Le SAVU fête ses 20 ans dans le Valenciennois
Voilà un anniversaire précieux à ce quotidien de presse ; retour sur un entretien en 2003 en tête à tête avec Jean-Louis Catez, Procureur de la République de Valenciennes, et initiateur du SAVU… en juin 2002. Oui, nous fêtons les 20 ans du SAVU cette année.
Jean-Louis Catez : « Désormais, avec le SAVU, la victime intervient dans le débat judiciaire »
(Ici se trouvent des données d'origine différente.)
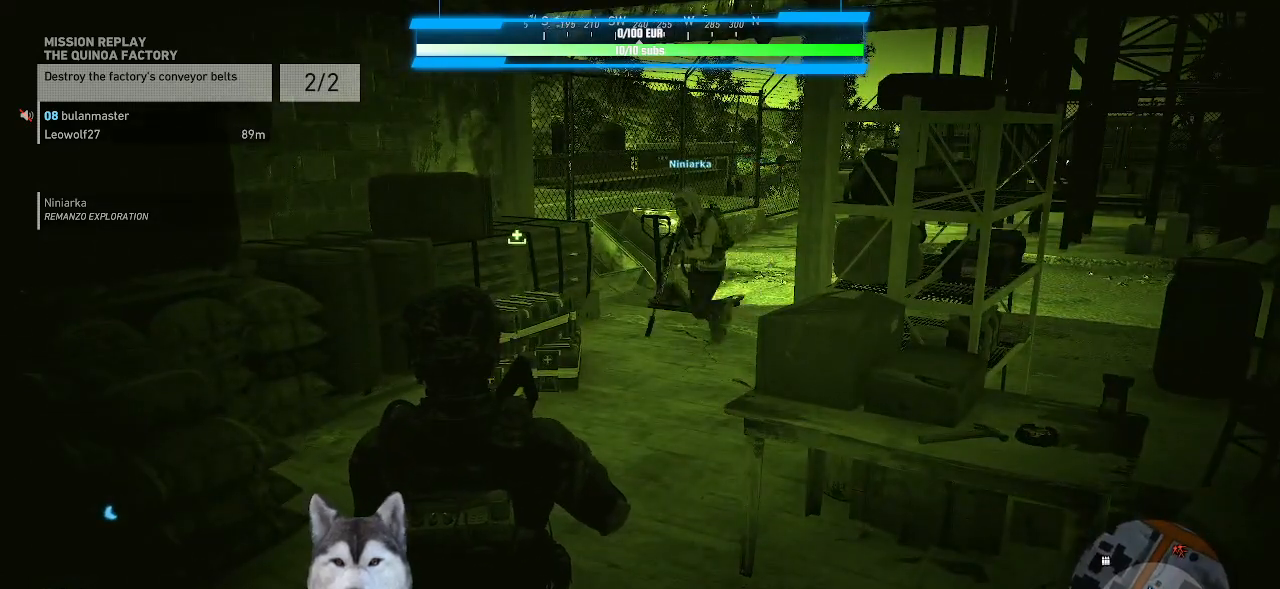
{"keys": [], "mouse": [], "mouse_move": "still", "events": []}
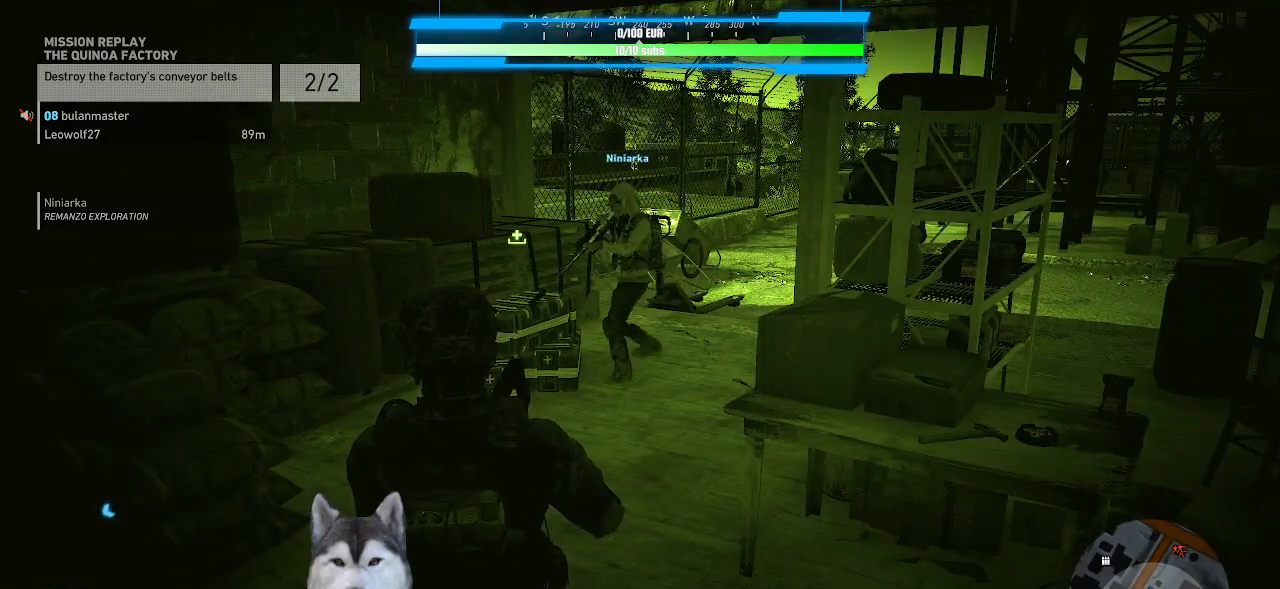
{"keys": [], "mouse": [], "mouse_move": "still", "events": []}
Pour positionner dans le contexte cet entretien avec le Procureur de la République de Valenciennes, Jean-Louis Catez, en place depuis plus d’une année à l’époque sur le ressort judiciaire du Valenciennois, a lancé son SAVU l’année précédente. Cette interview intervient en juin 2003, soit un an après la mise en place du SAVU le 03 juin 2002.
Vous jugerez à cette lecture des avancées, voire des reculs, sur ce sujet, mais également des mots employés au début du 21ème siècle. On notera que, déjà à l’époque, la 1ère difficulté fut budgétaire. Ce 20ème anniversaire intervient dans un contexte particulier puisque l’association Prim’Toit vient d’absorber l’association l’AJAR dont le SAVU est toujours le fleuron, un événement heureux compte tenu de la situation financière, mais surtout au regard du maintien de tous les services au public. A cette occasion, des manifestations seront organisées pour fêter ce 20ème anniversaire d’une certaine conception de l’aide aux victimes.
Daniel Carlier : Comment est né le SAVU ?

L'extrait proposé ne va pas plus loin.